Getting Started

How to Write Down All Your Debt: A Complete Worksheet Guide

Most people with debt have never added it all up in one place. Not because they can't — because it feels safer not to. This guide walks you through exactly how to build your debt inventory, and why doing it changes everything.

Why most people avoid this — and why you shouldn't

There's a specific kind of avoidance that comes with debt: not opening statements, not logging into accounts, estimating rather than knowing. It's not laziness. It's a protective mechanism. If you don't know the full number, you don't have to fully feel it.

The problem is that avoidance keeps the debt invisible — and invisible debt behaves like it's growing (because often it is, with interest accruing daily). The moment you write it all down, it becomes a fixed, known problem instead of a vague ongoing dread. Fixed problems are solvable. Vague dread is not.

Research consistently shows that people who write down their financial goals and debts are significantly more likely to take action and make progress than those who keep the information only in their heads.

Every type of debt to include

A complete debt worksheet captures every liability — not just the obvious ones. Use this list to make sure nothing is missed:

Credit cards
Include store cards and retail accounts. Check for multiple cards on the same account.

Collection entries

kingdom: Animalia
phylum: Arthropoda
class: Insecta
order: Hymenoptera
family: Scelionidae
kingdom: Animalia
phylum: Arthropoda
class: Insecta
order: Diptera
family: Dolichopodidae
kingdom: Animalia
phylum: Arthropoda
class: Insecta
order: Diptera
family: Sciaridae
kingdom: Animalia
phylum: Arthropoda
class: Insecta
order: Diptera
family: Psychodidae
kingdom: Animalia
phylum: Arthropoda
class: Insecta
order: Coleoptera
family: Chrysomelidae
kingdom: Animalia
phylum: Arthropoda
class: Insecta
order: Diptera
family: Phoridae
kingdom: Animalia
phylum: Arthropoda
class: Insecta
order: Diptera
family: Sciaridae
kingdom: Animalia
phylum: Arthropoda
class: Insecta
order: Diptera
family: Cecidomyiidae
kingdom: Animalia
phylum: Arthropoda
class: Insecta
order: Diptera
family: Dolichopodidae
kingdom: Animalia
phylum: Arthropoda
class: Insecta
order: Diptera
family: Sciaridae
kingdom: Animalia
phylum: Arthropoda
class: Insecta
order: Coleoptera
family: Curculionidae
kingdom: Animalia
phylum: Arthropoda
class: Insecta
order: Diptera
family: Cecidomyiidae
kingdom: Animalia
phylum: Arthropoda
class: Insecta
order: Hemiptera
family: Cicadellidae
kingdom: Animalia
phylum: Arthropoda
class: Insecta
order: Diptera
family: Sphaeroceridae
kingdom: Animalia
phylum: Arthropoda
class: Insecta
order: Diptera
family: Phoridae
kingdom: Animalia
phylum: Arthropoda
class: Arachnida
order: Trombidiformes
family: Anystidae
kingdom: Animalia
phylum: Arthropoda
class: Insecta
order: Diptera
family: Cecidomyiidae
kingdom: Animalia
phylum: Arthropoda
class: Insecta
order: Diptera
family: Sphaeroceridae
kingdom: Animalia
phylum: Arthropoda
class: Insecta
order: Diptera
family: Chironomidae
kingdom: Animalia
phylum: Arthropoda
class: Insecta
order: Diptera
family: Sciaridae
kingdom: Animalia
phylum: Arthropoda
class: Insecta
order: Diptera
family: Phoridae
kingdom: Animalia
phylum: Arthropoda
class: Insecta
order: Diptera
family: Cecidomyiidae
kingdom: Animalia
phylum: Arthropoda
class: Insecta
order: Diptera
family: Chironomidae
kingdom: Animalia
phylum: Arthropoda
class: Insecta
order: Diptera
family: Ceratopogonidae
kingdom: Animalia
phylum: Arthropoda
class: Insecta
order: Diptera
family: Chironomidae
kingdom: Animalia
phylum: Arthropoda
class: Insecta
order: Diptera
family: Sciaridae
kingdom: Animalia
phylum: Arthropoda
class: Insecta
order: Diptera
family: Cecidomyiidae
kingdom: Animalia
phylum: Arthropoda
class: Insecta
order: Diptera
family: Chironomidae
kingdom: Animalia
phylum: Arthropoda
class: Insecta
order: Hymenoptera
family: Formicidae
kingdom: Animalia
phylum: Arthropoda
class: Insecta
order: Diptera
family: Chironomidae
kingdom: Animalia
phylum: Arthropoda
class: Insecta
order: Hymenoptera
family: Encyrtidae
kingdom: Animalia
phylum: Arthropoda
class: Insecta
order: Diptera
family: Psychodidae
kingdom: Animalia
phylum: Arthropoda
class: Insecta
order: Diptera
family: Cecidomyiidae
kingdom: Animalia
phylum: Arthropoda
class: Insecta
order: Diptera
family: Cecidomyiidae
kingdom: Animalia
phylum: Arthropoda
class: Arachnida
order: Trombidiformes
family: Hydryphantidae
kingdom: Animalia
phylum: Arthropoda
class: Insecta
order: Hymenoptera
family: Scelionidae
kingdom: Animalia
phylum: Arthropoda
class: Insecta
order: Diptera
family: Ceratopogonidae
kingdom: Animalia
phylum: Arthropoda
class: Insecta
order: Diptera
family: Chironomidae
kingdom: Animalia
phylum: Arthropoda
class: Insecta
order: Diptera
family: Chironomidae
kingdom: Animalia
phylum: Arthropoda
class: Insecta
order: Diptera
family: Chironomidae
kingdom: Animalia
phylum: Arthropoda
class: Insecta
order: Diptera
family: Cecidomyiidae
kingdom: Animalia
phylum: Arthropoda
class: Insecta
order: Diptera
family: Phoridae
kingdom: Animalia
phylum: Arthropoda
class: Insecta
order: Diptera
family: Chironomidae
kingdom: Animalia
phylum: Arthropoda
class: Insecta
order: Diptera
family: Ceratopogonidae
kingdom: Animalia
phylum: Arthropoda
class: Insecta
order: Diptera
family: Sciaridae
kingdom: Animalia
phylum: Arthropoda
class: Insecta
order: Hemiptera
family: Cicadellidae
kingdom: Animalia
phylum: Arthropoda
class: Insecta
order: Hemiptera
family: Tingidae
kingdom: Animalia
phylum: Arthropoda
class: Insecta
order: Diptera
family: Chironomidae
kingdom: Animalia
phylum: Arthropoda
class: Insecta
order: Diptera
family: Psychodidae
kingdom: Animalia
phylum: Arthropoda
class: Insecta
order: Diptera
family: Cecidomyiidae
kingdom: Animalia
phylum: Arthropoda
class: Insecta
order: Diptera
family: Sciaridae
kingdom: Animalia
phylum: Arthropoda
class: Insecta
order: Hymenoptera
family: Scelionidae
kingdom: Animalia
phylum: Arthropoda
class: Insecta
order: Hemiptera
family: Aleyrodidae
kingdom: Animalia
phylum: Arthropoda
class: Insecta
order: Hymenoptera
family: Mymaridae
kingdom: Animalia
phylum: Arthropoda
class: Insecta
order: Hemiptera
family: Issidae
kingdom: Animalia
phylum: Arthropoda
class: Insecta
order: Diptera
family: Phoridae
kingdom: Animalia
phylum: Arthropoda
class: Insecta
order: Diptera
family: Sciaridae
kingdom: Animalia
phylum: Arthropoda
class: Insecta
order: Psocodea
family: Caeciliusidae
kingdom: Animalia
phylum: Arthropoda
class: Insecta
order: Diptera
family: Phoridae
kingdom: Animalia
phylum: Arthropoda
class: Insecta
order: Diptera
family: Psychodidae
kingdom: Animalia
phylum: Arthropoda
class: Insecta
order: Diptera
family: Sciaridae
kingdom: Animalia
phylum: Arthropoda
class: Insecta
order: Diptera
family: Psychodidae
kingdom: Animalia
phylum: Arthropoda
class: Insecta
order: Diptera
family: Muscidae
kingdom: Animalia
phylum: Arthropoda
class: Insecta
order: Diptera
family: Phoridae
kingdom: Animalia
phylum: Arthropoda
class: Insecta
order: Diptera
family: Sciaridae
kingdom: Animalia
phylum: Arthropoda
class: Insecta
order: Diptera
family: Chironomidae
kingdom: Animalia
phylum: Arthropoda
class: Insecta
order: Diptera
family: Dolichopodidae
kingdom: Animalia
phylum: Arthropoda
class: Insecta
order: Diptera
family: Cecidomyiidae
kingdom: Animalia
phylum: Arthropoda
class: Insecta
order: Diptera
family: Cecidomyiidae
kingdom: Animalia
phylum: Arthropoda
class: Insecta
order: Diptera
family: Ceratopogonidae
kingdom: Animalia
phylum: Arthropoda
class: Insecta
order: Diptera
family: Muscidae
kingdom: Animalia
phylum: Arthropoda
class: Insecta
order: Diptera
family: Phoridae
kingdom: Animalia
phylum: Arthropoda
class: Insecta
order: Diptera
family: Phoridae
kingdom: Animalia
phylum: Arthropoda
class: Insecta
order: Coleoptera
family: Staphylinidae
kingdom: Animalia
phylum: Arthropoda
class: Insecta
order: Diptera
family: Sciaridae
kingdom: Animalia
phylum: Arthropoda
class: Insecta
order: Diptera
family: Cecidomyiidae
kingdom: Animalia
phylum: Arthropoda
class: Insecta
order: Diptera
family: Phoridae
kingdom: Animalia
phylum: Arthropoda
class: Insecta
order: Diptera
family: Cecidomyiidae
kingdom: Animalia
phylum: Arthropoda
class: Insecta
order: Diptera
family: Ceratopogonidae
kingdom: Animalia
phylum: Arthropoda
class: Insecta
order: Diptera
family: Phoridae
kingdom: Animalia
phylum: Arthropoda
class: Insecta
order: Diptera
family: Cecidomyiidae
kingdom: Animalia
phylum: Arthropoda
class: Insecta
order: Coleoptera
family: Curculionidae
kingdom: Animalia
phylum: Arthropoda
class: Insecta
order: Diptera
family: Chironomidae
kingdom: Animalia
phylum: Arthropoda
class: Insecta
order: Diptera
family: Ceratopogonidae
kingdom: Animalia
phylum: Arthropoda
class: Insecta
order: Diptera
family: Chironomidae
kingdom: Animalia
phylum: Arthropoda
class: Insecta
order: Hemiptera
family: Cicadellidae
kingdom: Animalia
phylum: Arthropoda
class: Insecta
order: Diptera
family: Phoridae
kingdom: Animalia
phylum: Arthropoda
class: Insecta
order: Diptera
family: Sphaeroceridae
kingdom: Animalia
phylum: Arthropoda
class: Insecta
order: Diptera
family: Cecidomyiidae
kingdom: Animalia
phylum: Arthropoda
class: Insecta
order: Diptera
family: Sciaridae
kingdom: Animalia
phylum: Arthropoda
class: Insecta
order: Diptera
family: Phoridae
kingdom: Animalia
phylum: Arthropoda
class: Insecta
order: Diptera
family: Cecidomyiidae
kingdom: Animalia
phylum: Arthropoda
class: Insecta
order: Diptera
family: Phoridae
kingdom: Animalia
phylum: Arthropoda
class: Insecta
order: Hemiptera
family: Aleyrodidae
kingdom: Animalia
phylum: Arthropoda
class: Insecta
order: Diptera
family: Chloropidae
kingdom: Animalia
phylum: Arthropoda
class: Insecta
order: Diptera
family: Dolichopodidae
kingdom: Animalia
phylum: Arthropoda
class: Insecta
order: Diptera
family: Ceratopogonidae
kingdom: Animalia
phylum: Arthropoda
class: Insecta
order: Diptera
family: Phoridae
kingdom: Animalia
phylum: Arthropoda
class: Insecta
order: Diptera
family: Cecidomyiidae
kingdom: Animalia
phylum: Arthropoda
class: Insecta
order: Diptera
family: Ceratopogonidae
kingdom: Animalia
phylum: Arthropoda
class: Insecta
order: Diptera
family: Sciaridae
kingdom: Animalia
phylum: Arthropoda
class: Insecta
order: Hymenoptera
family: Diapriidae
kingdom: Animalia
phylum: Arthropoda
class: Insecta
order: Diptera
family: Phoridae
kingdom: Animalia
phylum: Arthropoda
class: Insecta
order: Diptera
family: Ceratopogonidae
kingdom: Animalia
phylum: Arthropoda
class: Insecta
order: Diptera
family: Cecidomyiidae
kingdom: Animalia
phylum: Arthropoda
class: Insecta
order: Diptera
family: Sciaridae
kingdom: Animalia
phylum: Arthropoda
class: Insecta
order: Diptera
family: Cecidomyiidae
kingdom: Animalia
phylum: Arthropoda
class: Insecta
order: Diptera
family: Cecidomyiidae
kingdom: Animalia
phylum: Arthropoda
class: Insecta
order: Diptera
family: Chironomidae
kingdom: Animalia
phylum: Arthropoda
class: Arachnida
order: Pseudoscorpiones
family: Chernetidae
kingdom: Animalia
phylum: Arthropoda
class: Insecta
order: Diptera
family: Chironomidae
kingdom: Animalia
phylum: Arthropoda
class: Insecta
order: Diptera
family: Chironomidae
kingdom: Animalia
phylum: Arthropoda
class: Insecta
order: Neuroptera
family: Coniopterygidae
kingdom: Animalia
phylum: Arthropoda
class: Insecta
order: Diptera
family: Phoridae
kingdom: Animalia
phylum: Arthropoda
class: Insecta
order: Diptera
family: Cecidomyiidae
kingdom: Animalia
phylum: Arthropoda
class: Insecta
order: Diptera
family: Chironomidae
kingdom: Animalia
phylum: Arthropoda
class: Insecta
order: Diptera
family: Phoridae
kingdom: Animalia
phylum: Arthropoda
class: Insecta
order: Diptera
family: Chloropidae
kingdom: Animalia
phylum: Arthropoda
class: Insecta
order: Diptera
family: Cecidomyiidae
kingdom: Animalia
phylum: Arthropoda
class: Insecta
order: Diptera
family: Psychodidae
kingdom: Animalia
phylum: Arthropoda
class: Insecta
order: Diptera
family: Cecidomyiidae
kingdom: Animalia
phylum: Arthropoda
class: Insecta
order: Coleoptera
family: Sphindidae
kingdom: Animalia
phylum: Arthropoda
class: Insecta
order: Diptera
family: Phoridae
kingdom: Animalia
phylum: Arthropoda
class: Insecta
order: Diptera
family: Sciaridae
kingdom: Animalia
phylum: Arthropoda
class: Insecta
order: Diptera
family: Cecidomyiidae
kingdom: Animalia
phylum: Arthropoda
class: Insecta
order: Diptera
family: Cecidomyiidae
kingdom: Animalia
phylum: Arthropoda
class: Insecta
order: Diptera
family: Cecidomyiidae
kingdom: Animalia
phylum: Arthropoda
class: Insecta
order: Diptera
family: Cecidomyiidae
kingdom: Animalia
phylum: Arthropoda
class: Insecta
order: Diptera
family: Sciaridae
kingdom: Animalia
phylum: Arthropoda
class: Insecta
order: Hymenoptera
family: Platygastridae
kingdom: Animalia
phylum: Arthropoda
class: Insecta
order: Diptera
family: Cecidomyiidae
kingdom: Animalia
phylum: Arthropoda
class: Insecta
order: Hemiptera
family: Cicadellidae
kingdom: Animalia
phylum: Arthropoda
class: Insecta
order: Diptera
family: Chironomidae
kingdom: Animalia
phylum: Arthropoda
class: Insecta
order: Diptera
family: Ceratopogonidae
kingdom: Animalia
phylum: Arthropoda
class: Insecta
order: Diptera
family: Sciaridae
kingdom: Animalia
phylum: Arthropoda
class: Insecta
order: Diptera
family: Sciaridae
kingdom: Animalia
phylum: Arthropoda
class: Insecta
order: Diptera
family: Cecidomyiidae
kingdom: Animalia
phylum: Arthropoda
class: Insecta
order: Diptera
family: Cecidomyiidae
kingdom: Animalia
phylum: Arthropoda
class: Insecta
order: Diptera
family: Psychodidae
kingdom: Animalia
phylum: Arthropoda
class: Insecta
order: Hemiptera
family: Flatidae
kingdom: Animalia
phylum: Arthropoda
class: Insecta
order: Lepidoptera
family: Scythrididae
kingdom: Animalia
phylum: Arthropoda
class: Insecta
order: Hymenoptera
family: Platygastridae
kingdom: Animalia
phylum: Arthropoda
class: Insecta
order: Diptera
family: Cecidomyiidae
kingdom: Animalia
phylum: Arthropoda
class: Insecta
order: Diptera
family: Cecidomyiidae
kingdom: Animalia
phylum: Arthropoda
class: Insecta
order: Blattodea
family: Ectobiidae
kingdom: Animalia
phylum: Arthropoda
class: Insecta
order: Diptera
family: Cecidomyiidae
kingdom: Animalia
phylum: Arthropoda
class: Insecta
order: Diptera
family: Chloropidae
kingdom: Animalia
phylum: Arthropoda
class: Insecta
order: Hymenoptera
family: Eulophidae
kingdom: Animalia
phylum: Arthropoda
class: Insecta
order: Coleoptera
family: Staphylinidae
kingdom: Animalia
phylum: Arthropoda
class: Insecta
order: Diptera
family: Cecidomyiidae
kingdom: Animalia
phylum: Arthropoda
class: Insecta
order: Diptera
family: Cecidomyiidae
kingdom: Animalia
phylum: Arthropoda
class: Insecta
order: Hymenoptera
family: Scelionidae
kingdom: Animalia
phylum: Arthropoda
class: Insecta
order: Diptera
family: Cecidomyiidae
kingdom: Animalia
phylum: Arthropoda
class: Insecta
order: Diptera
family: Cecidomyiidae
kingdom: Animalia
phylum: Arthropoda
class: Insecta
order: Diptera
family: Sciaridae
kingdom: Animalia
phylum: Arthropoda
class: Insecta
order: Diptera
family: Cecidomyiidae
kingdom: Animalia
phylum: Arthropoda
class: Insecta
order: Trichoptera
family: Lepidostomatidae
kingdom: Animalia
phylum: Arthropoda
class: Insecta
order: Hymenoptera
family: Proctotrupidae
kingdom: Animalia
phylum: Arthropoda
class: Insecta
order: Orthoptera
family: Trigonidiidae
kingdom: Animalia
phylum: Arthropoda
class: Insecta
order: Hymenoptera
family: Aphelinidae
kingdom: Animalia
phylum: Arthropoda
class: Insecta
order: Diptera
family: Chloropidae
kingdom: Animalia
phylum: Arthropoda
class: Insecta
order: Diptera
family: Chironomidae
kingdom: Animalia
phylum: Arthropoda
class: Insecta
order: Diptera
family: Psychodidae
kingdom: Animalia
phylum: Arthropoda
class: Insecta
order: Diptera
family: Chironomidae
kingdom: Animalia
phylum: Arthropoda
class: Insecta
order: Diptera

### Try it
Write the next part of the debt worksheet guide, picking up right after its last sentence. The collection entries are separate material and have no connection to the debt worksheet guide.

### Output for this task
Personal loans
Bank loans, credit union loans, and online lender loans. Check whether the rate is fixed or variable.
Medical debt
Often overlooked. Check your credit report — many medical debts in collections appear there first.
Buy Now Pay Later
Klarna, Afterpay, Affirm balances. These are real debt and often deferred-interest, not zero-interest.
Student loans
Federal and private separately. Log each loan individually — they often have different rates and terms.
Payday loans
Highest-priority debt due to extreme APRs. Often not on credit reports but still need to be resolved.
Overdrafts
Bank overdraft balances and overdraft credit lines. Include any fees already charged.
Informal debts
Money owed to family or friends. These belong on the list — they carry their own emotional weight.

What to record for each debt

For every account, you need five data points to make strategic decisions:

Debt inventory columns
CreditorBalance ($)APR (%)Min paymentAccount status
Chase Sapphire$4,20024.99%$84Current
Discover it$1,75019.74%$35Current
Medical – City$8900%$45Payment plan

The account status column matters: "current," "past due," "in collections," or "charged off" all require different next steps. A debt in collections, for example, needs a different strategy than a current credit card balance.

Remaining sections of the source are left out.